**TEXTE FOURNI:**
☆ ☆ ☆ ☆

Demande de recours collectif contre Loblaw après l’effondrement du Rana Plaza

TORONTO – Un cabinet d’avocats de Toronto a déposé une requête pour intenter un recours collectif au Canada contre le géant Loblaw et sa filiale dans le secteur du vêtement, Joe Fresh, relativement à l’effondrement en 2013 du bâtiment industriel Rana Plaza, au Bangladesh, une tragédie qui avait fait 1127 morts.

Le cabinet Rochon Genova demande au tribunal la permission d’intenter au Canada un recours collectif contre Loblaw, au nom des blessés et des héritiers des personnes décédées dans la tragédie.

Dans leur requête, déposée en Cour supérieure de l’Ontario, les avocats soutiennent que de nombreux vêtements de la collection Joe Fresh étaient fabriqués dans une usine de l’édifice Rana Plaza exploitée par un sous-traitant bangladais de Loblaw (TSX:L).

☆ ☆ ☆ ☆

**DONNÉES À TRAITER:**

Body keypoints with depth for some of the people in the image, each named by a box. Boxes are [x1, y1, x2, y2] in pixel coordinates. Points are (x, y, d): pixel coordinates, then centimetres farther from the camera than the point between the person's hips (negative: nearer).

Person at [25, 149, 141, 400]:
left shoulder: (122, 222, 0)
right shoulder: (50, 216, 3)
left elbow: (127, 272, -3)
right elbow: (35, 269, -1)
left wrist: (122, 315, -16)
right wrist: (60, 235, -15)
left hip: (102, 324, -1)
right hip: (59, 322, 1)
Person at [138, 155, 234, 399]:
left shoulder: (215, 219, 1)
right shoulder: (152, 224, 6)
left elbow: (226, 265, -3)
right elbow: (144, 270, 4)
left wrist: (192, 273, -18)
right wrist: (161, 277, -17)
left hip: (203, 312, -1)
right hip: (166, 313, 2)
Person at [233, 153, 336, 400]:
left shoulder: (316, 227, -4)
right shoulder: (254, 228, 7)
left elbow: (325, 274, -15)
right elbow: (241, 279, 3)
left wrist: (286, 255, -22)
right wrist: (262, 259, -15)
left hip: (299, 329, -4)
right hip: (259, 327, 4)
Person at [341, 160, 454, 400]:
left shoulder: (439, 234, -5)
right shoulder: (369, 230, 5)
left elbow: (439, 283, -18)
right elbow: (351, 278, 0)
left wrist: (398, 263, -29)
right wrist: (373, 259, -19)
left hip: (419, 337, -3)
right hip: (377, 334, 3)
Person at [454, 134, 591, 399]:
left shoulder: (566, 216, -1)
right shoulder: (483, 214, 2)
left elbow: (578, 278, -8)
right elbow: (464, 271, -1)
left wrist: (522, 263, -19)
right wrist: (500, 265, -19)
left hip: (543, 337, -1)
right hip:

☆ ☆ ☆ ☆

**CONSIGNE DE TRAVAIL:** Citez intégralement le texte fourni ci-dessus sur le recours collectif contre Loblaw, sans en modifier un seul mot.

**RÉPONSE ATTENDUE:**
Demande de recours collectif contre Loblaw après l’effondrement du Rana Plaza

TORONTO – Un cabinet d’avocats de Toronto a déposé une requête pour intenter un recours collectif au Canada contre le géant Loblaw et sa filiale dans le secteur du vêtement, Joe Fresh, relativement à l’effondrement en 2013 du bâtiment industriel Rana Plaza, au Bangladesh, une tragédie qui avait fait 1127 morts.

Le cabinet Rochon Genova demande au tribunal la permission d’intenter au Canada un recours collectif contre Loblaw, au nom des blessés et des héritiers des personnes décédées dans la tragédie.

Dans leur requête, déposée en Cour supérieure de l’Ontario, les avocats soutiennent que de nombreux vêtements de la collection Joe Fresh étaient fabriqués dans une usine de l’édifice Rana Plaza exploitée par un sous-traitant bangladais de Loblaw (TSX:L).